The snapshot files first contain the particles found in FOF groups, and these groups are ordered descending in size. This means that the particle data begins with the particles contained in the largest FOF group. Normally, not all particles are contained in FOF groups above the imposed minimum threshold for the group particle number. The particles outside the resolved groups then come at the end of snapshot file.

Each FOF halo is decomposed by SUBFIND or SUBFIND_HBT into a set of disjoint gravitationally bound subhalos. They are nested inside the FOF group, again in an order of decreasing length. This means that the particles with the largest subhalo in a FOF group will come first, followed by the second largest subhalo, and so on. Within each subhalo, the particles are additionally sorted according to their binding energy, i.e. the most bound particle in a subhalo will come first. Since not all particles within a FOF group need to be part of a subhalo, the sequence of subhalo particles is in general followed by a set of particles that are members of the FOF group but are not gravitationally bound to any of the subhalos. There may also be no subhalo for a given FOF group at all, meaning that there is no gravitationally bound subset of particles in the FOF group above detection threshold.

Format of group catalogues

The structure and organization of the group catalogues is quite similar to the snapshot files. They consist of different blocks that are stored subsequently in the binary files corresponding to formats 1 and 2, and in different data groups called Header, Groups, and Subhalos when HDF5 is selected. Like the snapshot files, the group catalogues can be split over multiple files (in which they are stored in separate groupdir_XXX directories), or they can be stored in a single file. If they contain only FOF information, they start with the basename fof_tab otherwise they start with the basename fof_subhalo_tab.

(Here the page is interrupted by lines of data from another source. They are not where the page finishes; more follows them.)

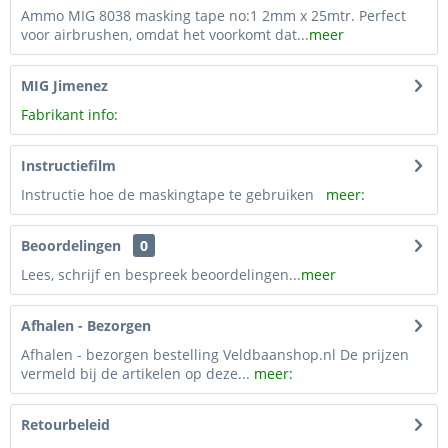
Ammo MIG 8038 masking tape no:1 2mm x 25mtr. Perfect
voor airbrushen, omdat het voorkomt dat...
meer
MIG Jimenez
Fabrikant info:
Instructiefilm
Instructie hoe de maskingtape te gebruiken
meer:
Beoordelingen
0
Lees, schrijf en bespreek beoordelingen...
meer
Afhalen - Bezorgen
Afhalen - bezorgen bestelling Veldbaanshop.nl De prijzen
vermeld bij de artikelen op deze...
meer:
Retourbeleid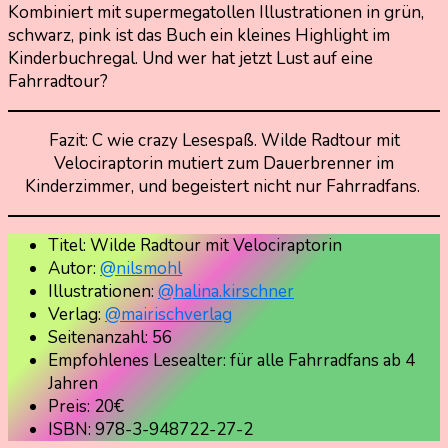
Kombiniert mit supermegatollen Illustrationen in grün,
schwarz, pink ist das Buch ein kleines Highlight im
Kinderbuchregal. Und wer hat jetzt Lust auf eine
Fahrradtour?
Fazit: C wie crazy Lesespaß. Wilde Radtour mit
Velociraptorin mutiert zum Dauerbrenner im
Kinderzimmer, und begeistert nicht nur Fahrradfans.
Titel: Wilde Radtour mit Velociraptorin
Autor:
@nilsmohl
Illustrationen:
@halina.kirschner
Verlag:
@mairischverlag
Seitenanzahl: 56
Empfohlenes Lesealter: für alle Fahrradfans ab 4
Jahren
Preis: 20€
ISBN: 978-3-948722-27-2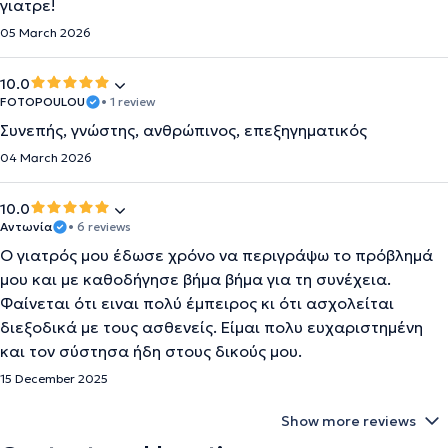
γιατρε!
05 March 2026
10.0
FOTOPOULOU
• 1 review
Συνεπής, γνώστης, ανθρώπινος, επεξηγηματικός
04 March 2026
10.0
Αντωνία
• 6 reviews
Ο γιατρός μου έδωσε χρόνο να περιγράψω το πρόβλημά
μου και με καθοδήγησε βήμα βήμα για τη συνέχεια.
Φαίνεται ότι ειναι πολύ έμπειρος κι ότι ασχολείται
διεξοδικά με τους ασθενείς. Είμαι πολυ ευχαριστημένη
και τον σύστησα ήδη στους δικούς μου.
15 December 2025
Show more reviews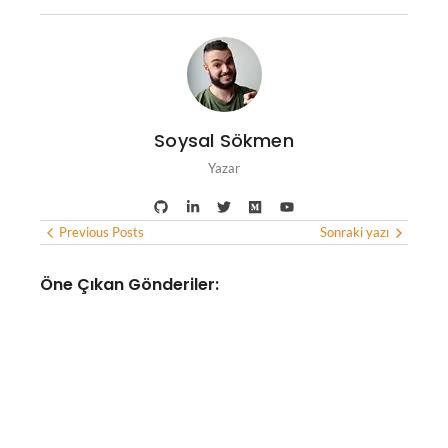
Soysal Sökmen
Yazar
Previous Posts
Sonraki yazı
Öne Çıkan Gönderiler:
YAPAY ZEKA
Google Haritalar, yapay zeka
desteğiyle yemek siparişi
verebilecek ve otel
bulabilecek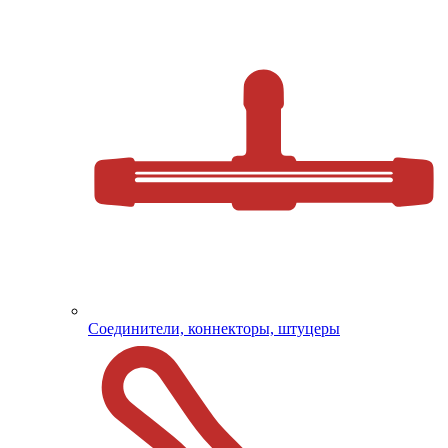
Соединители, коннекторы, штуцеры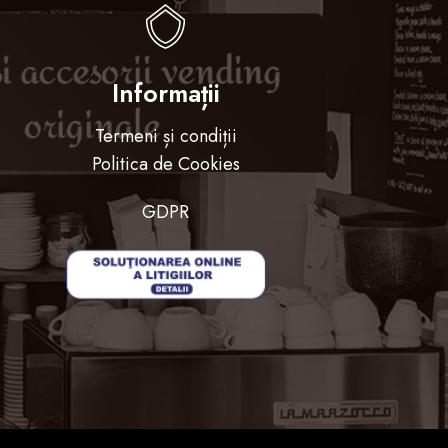
Informații
Termeni și condiții
Politica de Cookies
GDPR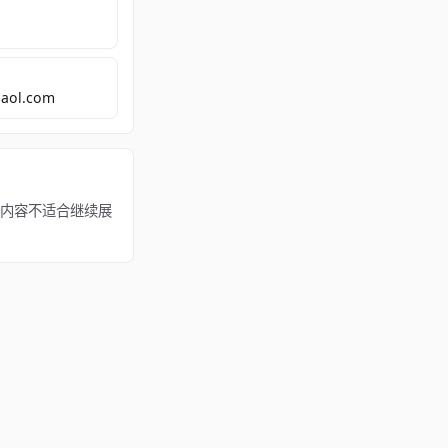
aol.com
。若该内容不适合继续展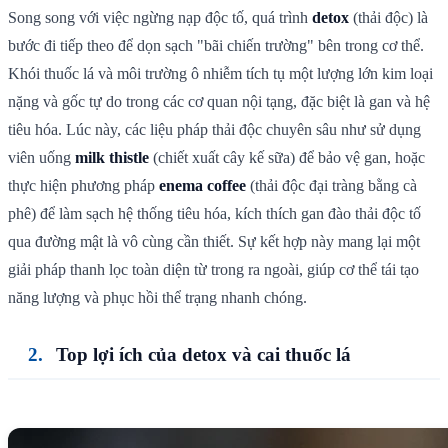
Song song với việc ngừng nạp độc tố, quá trình
detox
(thải độc) là
bước đi tiếp theo để dọn sạch "bãi chiến trường" bên trong cơ thể.
Khói thuốc lá và môi trường ô nhiễm tích tụ một lượng lớn kim loại
nặng và gốc tự do trong các cơ quan nội tạng, đặc biệt là gan và hệ
tiêu hóa. Lúc này, các liệu pháp thải độc chuyên sâu như sử dụng
viên uống
milk thistle
(chiết xuất cây kế sữa) để bảo vệ gan, hoặc
thực hiện phương pháp
enema coffee
(thải độc đại tràng bằng cà
phê) để làm sạch hệ thống tiêu hóa, kích thích gan đào thải độc tố
qua đường mật là vô cùng cần thiết. Sự kết hợp này mang lại một
giải pháp thanh lọc toàn diện từ trong ra ngoài, giúp cơ thể tái tạo
năng lượng và phục hồi thể trạng nhanh chóng.
Top lợi ích của detox và cai thuốc lá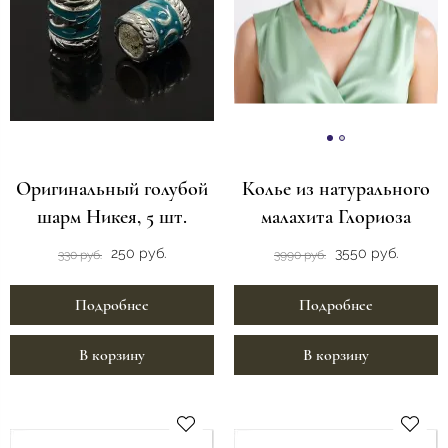
Оригинальный голубой
Колье из натурального
шарм Никея, 5 шт.
малахита Глориоза
250 руб.
3550 руб.
330 руб.
3990 руб.
Подробнее
Подробнее
В корзину
В корзину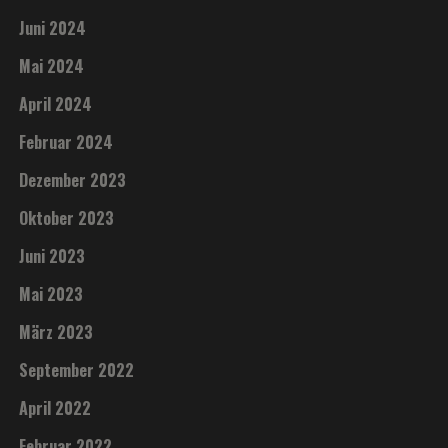
Juni 2024
Mai 2024
April 2024
Februar 2024
Dezember 2023
Oktober 2023
Juni 2023
Mai 2023
März 2023
September 2022
April 2022
Februar 2022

The most important fields of the Header in the group catalogues are:

Header Field Type HDF5 name Comment
Ngroups int64 Ngroups_ThisFile number of groups in this file
Nsubhalos int64 Nsubhalos_ThisFile number of subhalos in the present file
Nids int64 Nids_ThisFile number of particles in groups in this file
NgroupsTot int64 Ngroups_Total total number of groups
NsubhalosTot int64 Nsubhalos_Total total number of subhalos
NidsTot int64 Nids_Total total number of particles in groups
NumFiles int NumFiles number of subfiles of this catalogue
Time double Time output time/scale factor
Redshift double Redshift output redshift

FOF catalogue

The information about the FOF groups consists of the following blocks. They are effectively a table with properties for each FOF group. Some of the fields are only present if the FOF halos have also been processed with SUBFIND, such as the number of subhalos contained in a FOF halo, for example.

Nr HDF5 Identifier Fmt2-ID Block contents
1 GroupPos File header
2 GroupVel Particle positions
3 GroupMass Particle velocities

To locate a certain FOF halo in the corresponding snapshot file, one has to get the offset from the beginning of the file for each particle type, and then skip fast forward in the snapshot file to the corresponding starting position. One can then start reading there, taking the number of particles for the reported group length. This is then the FOF halo.

SUBFIND catalogue

The SUBFIND catalogue extends the group catalogue with additional blocks (i.e. datasets) that give further information for each subhalo. The total length of these entries is equal to the total number of subhalos given in the Header, i.e. TotNsubhalos. The entries in the catalogue are as follows:

Nr HDF5 Identifier Fmt2-ID Block contents
1 SubhaloPos File header
2 SubhaloVel Particle positions
3 SubhaloMass Particle velocities

To read the particle data of an individual subhalo, one again needs to compute the correct file offset into the corresponding snapshot file. This is obtained here by first identifying the offset of the corresponding parent FOF group, and then computing an additional offset by summing up the lengths of all previous subhalos in the same FOF group. This needs to be done for each particle type separately. One can then skip towards the beginning of the corresponding subhalo and read the right number of particles there.